Önce şunu söylemek isterim, takım isimleri ve futbolcular hakkındaki yorumlarımın sadece bu maç için geçerli olduğunu bilmelisiniz.
Fenerbahçe’nin bugüne kadar çıkardığı en kötü kadroyu izledim. Çoğu futbolcu, kendi mevkilerinden uzak olunca maalesef futbol kimliklerinden de uzaktaydılar. Tıpkı arkadaşlarına vermeleri gereken pası, çoğunlukla rakibe gönderen ev sahibi Kasımpaşalı futbolcular gibi.

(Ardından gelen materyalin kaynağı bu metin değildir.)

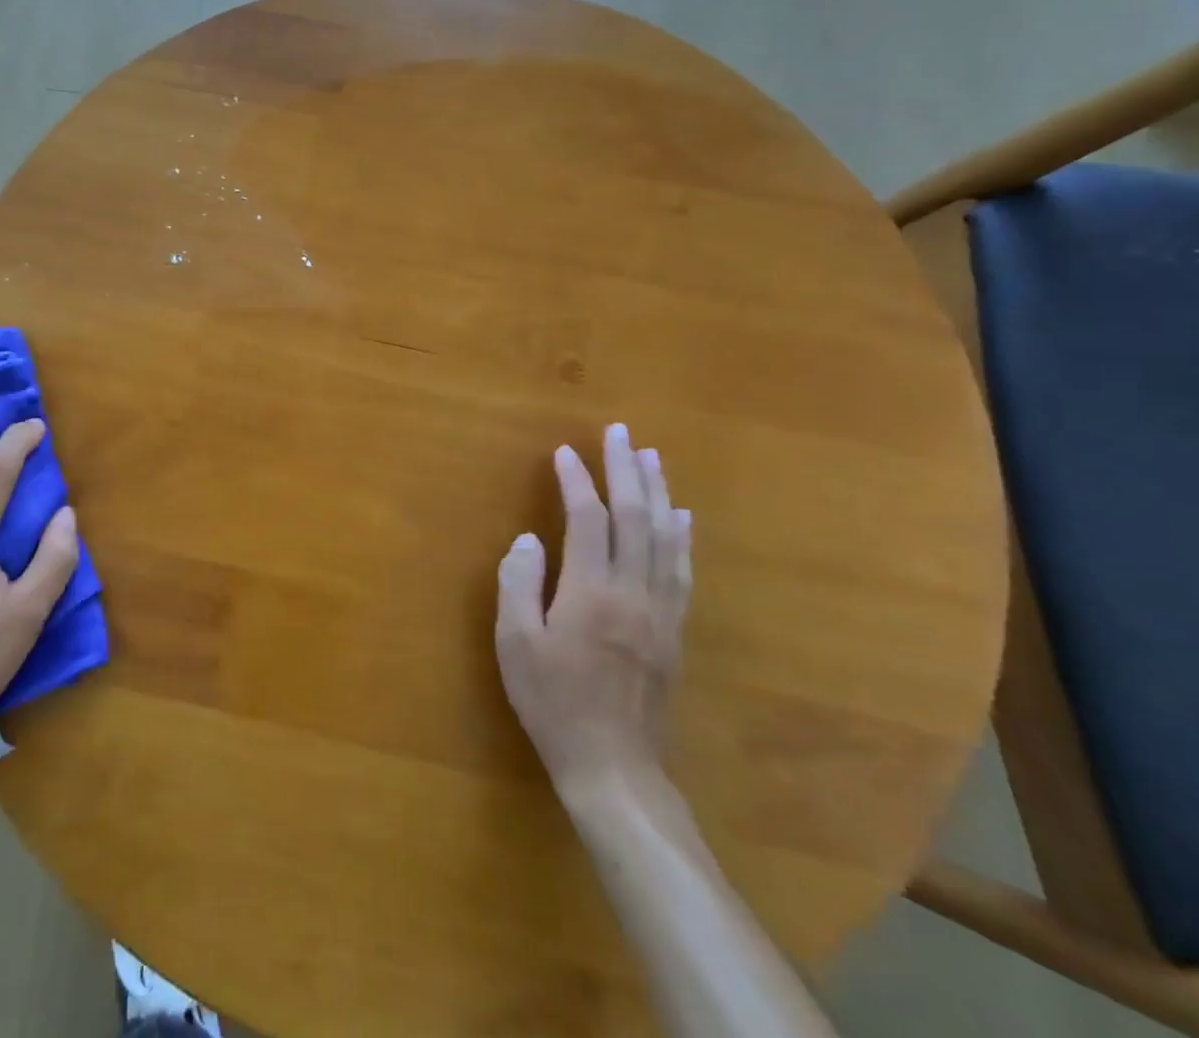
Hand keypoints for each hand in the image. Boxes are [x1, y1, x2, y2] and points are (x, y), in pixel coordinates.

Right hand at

Kasımpaşalı futbolcuların bireysel futbolcu kapasitelerinin bu kadar düşük olduklarını inanın bir futbol adamı olarak kabullenmek çok zor. Açıkçası aynı görüntüler Fenerbahçe’de de 3-4 futbolcu hariç var. Onlarda da bu manzarayı izledik
Thiam’ın attığı iki gol Fenerbahçe’yi rahatlatırken, ne enteresandır ki defans oyuncusu ve kalecinin bacak aralarından geçerek ağlarla buluştu. Bu sahaya alışkın, eski Kasımpaşalı şansı diyelim
Fenerbahçe defansına baktığımız zaman sağda Nazım, solda ise bu mevkide oynaması gereken en son kişi Sadık vardı. Gustavo, Tisserand’ın yanına monte edilmiş, iki ön liberoda ise şansını hâlâ olumsuz kullanan Mert Hakan’la, pozitiften negatife döndüğü için biraz formsuz gözüken Ozan vardı
Sağda Valencia, solda Sinan kanat etkinliklerinde sürükleyici bir futbol görüntüsünü maalesef veremediler. Dedik ya, Thiam, attığı iki golle Fenerbahçe’ye çok değerli 3 puan kazandırmış olabilir. Ama bana göre Fenerbahçe’nin orta sahasındaki en faydalı ve en iyi futbolcusu Pelkas’tı. ‘Her geçen gün futbol grafiği yükselen Pelkas’a karşın yedekte oturan Sosa niye yok, Cisse, Ferdi Kadıoğlu veya Samatta sol kanatta neden düşünülmedi’ diyebilirsiniz.
Sonuçta kötü bir Fenerbahçe her şeye rağmen galibiyet getirdiği için bu skorlu 11’i alkışlarım. Ama yarınlarda futbolcu kapasitesi daha yüksek olan takımlara karşı bu 11’le galibiyetler biraz hayal olabilir.
Olumlu veya olumsuz görüşlerimi bir kenara bırakırsak, bu maçta izlediğim Fenerbahçe’nin her şeye rağmen şampiyon olacağına inanıyorum.